I suspect I'm not alone in that patterning. In fact, I see it all the time with my coaching clients and workshop participants. How else does one cope with the everyday violence we're exposed to and complicit in? As I've heard Philip Shepherd discuss, we're taught to disconnect from our bodies as soon as we go to school and we’re told to sit still, only allowed to use the toilet at designated times according to the timetable. So, whether through survival or socialization, we disconnect: from ourselves, from each other, and from the more-than-human within and around us.
After the incident in the library, I worried: how am I going to keep reading these kinds of ethnographic accounts on subjects that are inherently so violent? Climate change, migration, conflict... It's hard to be in touch with those lived experiences of violence and harm. Maybe I'm too sensitive to be an anthropologist. Perhaps I don't have what it takes to be so intimate with people's lives and the pain so many are living with.
But I don't want to toughen up to get through this course. I think that's the opposite of why I'm here and what the world needs.
I’ve also been engaging with Zoe Todd's work this week, and encountering it brought a wave of relief and excitement. From what I'm learning of her scholarship, I think she's advocating for an anthropology that listens like a fish: a whole-body attunement to our environment, including the human and other-than-human beings in it. It’s a listening that gets underneath what’s being said, that can hear what’s not being said. There's a place for this in anthropology. I recognize this way of listening from my training in eco-therapy, authentic relating, and somatic coaching.
I don't yet know how I'll work with this as an anthropologist or ethnographer. But there's something about this tension of feeling and being felt. I think to be a good anthropologist requires this deep listening – yet how do I not be overwhelmed by it?
I'm reminded of what Rachel Blackman has said to me: that my single human body isn't meant to hold the world's suffering. That's the same form of narcissism and hyper-individualism (my words, not Rachel's) that got us into this mess in the first place. Holding this requires a collective response, collective care, community.
Perhaps that's a form of community action. On many days, all I can do is ask the more-than-human bodies around me that are bigger than me – the trees, the sky, the Earth herself – to help me hold it all. When I do that, something shifts.
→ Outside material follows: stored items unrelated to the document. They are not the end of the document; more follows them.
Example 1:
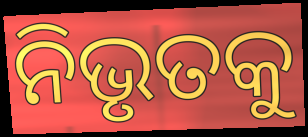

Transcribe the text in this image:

ନିଭୃତକୁ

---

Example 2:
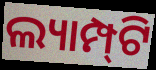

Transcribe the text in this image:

ଲ୍ୟାମ୍ପ୍‍ଟି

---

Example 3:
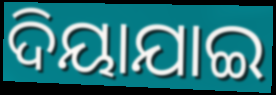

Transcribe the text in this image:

ଦିୟାଯାଇ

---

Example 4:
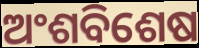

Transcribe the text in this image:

ଅଂଶବିଶେଷ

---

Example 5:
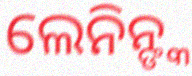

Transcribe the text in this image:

ଲେନିନ୍ଙ୍କ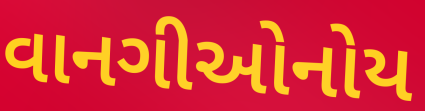
વાનગીઓનોય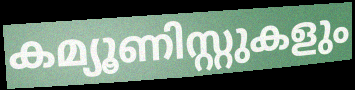
കമ്യൂണിസ്റ്റുകളും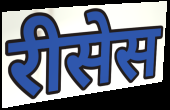
रीसेस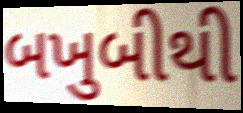
બખુબીથીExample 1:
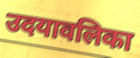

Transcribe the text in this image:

उदयावलिका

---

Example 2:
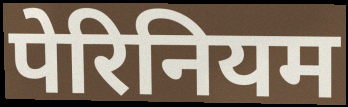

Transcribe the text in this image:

पेरिनियम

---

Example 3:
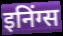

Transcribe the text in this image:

There's the exhale I allow myself when I imagine sharing the weight. There's the act of asking itself, and the humility in that. There's the refusal to conform to neoliberal individualism, the refusal to believe I must carry this alone.
I've been delighted to encounter these threads of my professional life here in anthropology. It gives me hope for the discipline and my place in it. It doesn't make the daily encounters with lived experiences of violence in the literature any easier to be with. But maybe sensitivity isn't a weakness to overcome; maybe it's a form of knowledge. Maybe it's exactly the kind of listening and attentiveness we need in response to the polycrisis.
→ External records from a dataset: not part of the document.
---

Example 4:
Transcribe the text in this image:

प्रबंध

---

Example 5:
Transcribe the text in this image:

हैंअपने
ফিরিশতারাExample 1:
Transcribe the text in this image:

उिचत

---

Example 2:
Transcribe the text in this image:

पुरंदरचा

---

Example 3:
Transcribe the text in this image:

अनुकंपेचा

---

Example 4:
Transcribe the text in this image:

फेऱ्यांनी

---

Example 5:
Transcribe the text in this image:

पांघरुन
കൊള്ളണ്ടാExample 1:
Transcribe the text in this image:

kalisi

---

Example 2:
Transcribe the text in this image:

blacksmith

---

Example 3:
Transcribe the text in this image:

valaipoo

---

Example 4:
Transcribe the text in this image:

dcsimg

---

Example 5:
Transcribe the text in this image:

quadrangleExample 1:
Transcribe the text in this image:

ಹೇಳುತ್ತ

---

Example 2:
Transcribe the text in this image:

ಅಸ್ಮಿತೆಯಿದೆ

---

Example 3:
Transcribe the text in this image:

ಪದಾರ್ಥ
For myself, I'm learning to allow myself to be the kind of anthropologist I want to be, rather than conforming to an intellectual stereotype or continuing to reproduce anthropology's colonial, extractive past. I'm learning that staying open-hearted might not be a liability but a practice, one that requires community, more-than-human relations, and the courage to keep feeling even when it hurts.
What if our sensitivities are actually forms of knowing? What if the work isn't to build thicker skin, but to build stronger webs of care that can hold us as we stay tender?